Step 5: Full Comparison and Oracle Benchmark
Compare all estimators, including the oracle that knows the true g(X) and m(X).
# Oracle
Y_oracle <- Y - g_X
D_oracle <- D - m_X
theta_oracle <- sum(D_oracle * Y_oracle) / sum(D_oracle^2)
cat("=== Final Comparison ===\n")
cat("No controls:", round(coef(ols_nc)["D"], 4), "\n")
cat("OLS (100 linear):", round(coef(ols_all)["D"], 4), "\n")
cat("Naive ML:", round(coef(naive_ml)["D"], 4), "\n")
cat("DML (Lasso):", round(dml_lasso$coef, 4), "\n")
cat("DML (RF):", round(dml_rf$coef, 4), "\n")
cat("Oracle:", round(theta_oracle, 4), "\n")

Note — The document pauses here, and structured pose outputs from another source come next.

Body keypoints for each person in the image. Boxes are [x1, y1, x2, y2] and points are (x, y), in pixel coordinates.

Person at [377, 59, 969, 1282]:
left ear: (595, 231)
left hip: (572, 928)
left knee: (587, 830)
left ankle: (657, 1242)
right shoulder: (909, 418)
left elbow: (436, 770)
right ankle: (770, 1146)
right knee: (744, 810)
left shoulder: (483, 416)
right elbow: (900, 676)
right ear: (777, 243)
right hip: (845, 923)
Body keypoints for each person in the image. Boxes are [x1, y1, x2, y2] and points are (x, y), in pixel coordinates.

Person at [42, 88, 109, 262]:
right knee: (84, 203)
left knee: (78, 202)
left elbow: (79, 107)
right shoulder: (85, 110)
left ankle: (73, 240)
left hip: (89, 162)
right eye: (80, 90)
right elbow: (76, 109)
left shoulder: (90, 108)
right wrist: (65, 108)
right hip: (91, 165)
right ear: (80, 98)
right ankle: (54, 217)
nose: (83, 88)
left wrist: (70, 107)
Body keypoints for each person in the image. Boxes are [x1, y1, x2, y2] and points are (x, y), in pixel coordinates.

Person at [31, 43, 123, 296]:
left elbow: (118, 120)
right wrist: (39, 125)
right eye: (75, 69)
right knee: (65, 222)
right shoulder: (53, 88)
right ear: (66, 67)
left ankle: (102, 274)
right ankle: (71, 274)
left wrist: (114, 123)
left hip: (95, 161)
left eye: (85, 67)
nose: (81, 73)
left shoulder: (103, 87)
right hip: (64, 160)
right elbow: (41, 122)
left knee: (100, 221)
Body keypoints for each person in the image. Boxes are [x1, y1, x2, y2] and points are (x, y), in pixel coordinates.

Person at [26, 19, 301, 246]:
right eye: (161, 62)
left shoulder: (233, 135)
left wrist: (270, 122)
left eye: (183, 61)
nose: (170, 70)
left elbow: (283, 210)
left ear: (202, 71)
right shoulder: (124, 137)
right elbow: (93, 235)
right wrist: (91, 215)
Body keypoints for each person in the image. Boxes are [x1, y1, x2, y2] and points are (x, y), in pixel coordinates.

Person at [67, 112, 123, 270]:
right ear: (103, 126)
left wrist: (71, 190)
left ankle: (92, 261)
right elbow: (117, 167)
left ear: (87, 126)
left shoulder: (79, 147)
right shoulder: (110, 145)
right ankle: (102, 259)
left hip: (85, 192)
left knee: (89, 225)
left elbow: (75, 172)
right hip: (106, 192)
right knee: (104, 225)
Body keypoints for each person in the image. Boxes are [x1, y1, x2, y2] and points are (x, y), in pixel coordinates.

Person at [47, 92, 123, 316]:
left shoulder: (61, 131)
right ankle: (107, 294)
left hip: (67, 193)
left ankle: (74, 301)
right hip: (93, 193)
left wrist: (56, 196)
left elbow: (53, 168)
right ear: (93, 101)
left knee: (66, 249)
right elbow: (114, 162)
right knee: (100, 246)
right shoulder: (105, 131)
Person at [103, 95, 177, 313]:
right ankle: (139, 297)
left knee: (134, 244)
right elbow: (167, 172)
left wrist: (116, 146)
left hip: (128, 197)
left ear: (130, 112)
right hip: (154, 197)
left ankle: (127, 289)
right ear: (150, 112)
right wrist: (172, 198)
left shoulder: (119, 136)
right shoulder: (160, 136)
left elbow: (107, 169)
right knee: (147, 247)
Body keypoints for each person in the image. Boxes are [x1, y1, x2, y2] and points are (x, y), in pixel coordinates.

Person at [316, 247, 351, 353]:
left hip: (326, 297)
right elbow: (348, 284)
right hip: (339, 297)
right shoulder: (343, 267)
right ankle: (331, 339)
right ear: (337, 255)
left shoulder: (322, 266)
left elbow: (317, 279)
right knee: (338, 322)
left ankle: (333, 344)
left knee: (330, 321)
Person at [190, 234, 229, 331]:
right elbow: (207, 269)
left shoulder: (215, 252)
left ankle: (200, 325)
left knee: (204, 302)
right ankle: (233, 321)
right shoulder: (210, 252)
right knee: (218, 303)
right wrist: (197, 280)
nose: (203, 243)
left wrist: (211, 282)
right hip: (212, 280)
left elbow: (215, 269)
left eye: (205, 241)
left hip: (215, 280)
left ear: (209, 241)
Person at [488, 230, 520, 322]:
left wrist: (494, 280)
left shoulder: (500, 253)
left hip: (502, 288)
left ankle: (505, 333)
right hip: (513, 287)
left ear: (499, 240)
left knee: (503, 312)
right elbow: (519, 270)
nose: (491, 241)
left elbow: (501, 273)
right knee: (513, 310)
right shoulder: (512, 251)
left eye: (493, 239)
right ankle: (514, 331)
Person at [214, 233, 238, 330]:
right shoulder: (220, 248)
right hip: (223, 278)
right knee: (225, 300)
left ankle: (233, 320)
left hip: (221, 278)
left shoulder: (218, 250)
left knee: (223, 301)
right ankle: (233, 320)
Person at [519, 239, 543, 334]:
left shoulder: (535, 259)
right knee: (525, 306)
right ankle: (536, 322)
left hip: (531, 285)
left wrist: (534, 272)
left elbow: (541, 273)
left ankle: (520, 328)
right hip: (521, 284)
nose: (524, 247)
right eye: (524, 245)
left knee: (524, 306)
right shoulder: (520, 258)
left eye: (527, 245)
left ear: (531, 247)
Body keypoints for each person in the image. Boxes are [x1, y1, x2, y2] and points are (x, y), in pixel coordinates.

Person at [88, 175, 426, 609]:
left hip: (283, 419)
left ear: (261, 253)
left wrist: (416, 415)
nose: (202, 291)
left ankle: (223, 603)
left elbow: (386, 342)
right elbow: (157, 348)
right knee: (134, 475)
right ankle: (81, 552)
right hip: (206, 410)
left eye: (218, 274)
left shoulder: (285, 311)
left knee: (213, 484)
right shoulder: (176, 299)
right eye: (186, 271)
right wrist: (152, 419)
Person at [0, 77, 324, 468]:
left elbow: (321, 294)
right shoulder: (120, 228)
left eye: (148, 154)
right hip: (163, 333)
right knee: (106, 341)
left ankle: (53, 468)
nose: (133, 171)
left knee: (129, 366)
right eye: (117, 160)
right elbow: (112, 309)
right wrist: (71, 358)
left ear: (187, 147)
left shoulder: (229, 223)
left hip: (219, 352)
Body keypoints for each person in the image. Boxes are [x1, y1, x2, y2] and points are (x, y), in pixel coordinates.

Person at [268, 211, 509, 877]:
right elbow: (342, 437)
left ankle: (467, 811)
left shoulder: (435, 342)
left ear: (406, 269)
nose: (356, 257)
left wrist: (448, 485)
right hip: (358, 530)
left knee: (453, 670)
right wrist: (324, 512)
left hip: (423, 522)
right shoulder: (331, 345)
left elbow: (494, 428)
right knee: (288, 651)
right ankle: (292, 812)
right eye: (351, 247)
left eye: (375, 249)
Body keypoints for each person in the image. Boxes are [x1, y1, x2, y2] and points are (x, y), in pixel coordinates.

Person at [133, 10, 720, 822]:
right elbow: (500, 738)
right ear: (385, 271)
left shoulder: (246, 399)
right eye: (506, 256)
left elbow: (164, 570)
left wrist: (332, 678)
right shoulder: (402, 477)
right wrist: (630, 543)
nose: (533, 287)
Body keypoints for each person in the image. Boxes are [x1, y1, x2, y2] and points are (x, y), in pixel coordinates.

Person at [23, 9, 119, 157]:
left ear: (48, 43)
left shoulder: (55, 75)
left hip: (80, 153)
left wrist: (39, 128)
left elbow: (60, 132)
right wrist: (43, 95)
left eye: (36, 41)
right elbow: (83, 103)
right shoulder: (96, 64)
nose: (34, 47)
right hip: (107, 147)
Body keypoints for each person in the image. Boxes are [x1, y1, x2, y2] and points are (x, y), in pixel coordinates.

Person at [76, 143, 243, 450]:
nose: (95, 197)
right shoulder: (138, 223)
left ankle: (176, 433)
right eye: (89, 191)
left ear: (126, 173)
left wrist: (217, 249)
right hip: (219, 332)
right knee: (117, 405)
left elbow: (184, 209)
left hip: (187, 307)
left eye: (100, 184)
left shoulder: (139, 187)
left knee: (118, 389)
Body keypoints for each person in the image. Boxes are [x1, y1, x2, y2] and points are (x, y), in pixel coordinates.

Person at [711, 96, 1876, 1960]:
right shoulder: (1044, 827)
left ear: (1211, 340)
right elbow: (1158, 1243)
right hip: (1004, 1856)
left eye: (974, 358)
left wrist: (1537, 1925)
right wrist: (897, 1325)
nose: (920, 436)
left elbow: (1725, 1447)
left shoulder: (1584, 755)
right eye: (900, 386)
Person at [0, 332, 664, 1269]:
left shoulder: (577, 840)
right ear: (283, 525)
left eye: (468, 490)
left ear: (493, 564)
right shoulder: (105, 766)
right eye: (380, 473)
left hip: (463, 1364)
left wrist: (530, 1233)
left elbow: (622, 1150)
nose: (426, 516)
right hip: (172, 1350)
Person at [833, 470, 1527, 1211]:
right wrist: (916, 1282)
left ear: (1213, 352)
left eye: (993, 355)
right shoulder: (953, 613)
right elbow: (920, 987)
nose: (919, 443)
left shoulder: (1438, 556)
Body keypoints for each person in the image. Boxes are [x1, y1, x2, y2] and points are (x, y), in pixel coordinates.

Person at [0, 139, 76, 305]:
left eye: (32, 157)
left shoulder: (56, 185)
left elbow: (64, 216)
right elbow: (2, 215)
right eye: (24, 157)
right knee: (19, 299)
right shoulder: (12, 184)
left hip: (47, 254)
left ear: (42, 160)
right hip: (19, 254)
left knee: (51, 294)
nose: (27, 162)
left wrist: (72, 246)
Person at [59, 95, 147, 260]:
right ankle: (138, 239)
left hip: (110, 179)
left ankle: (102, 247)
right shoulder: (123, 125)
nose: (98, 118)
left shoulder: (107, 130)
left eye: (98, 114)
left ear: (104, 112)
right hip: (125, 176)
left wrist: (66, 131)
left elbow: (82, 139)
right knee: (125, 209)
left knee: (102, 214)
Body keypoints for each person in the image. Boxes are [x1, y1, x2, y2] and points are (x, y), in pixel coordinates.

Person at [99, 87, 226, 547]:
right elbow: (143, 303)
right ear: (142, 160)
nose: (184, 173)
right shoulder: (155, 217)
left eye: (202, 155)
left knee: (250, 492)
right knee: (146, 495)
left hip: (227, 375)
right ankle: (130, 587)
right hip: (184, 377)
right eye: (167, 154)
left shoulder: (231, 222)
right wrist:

cat("True:", theta_true, "\n")Expected output — Full comparison:
| Estimator | Estimate | SE | Bias | 95% CI Covers? |
|---|---|---|---|---|
| OLS, no controls | ~0.72 | ~0.04 | +0.22 | No |
| OLS, all 100 controls | ~0.51 | ~0.03 | +0.01 | Yes |
| Naive ML (lasso for g) | ~0.62 | --- | +0.12 | No |
| Naive RF (no cross-fitting) | ~0.30 | --- | -0.20 | No |
| DML, Lasso (K=5) | ~0.50 | ~0.03 | +0.00 | Yes |
| DML, Random Forest (K=5) | ~0.51 | ~0.03 | +0.01 | Yes |
| Oracle (true g, true m) | ~0.50 | ~0.03 | +0.00 | Yes |
| True theta | 0.50 | — | — | — |
Chernozhukov et al. (2018) require that nuisance estimators converge at a rate faster than n^{-1/4}. Why is the n^{-1/4} rate important?
Summary
The replication of Chernozhukov et al. (2018) demonstrates:
-
Regularization bias is real. Naive plug-in ML estimators produce biased estimates of treatment effects, even with good prediction performance.
-
Neyman orthogonalization solves the bias. By residualizing both Y and D against X (the "double" in DML), the estimator becomes insensitive to first-order errors in nuisance estimation.
-
Cross-fitting prevents overfitting contamination. Using separate sample splits for nuisance estimation and inference eliminates the need for restrictive Donsker conditions.
-
DML is robust to the ML method. Whether you use lasso, random forests, or other learners, the DML estimate converges to the true theta — a key practical advantage.
-
Valid inference. DML provides asymptotically normal estimates with standard errors suitable for confidence intervals and hypothesis tests.
Extension Exercises
-
Interactive model. Extend the DGP to the interactive model Y = g(D, X) + U where the treatment effect varies with X. Use the interactive DML model (IRM) instead of the partial linear model.
-
Increase dimensionality. Set p = 500 (with n = 2000). OLS with all controls will fail entirely. Compare lasso DML with random forest DML in the high-dimensional regime.
-
Misspecification. Use a linear learner (OLS or ridge) in the DML framework when the true g(X) is nonlinear. How much does functional form misspecification matter for the DML estimate?
-
Multiple repetitions. Run the DML procedure 200 times with different random seeds and plot the distribution of theta_hat. Verify that the distribution is approximately normal and that the 95% CI has correct coverage.
-
Partially linear IV. Extend the DGP to include an instrument Z and implement the DML-IV estimator (PLIV model from the DoubleML package). Compare with standard 2SLS.
-
Neural network learner. Replace lasso with a neural network as the ML learner in DML. Does the DML estimate remain unbiased? How do computation time and variance compare?
-
Sensitivity to sparsity. Vary the number of active confounders (currently 5) from 1 to 50. At what point does lasso DML start to degrade relative to random forest DML?
-
Honest confidence intervals. Implement the DML confidence interval and compare with the bootstrap confidence interval. Verify that both achieve approximately 95% coverage.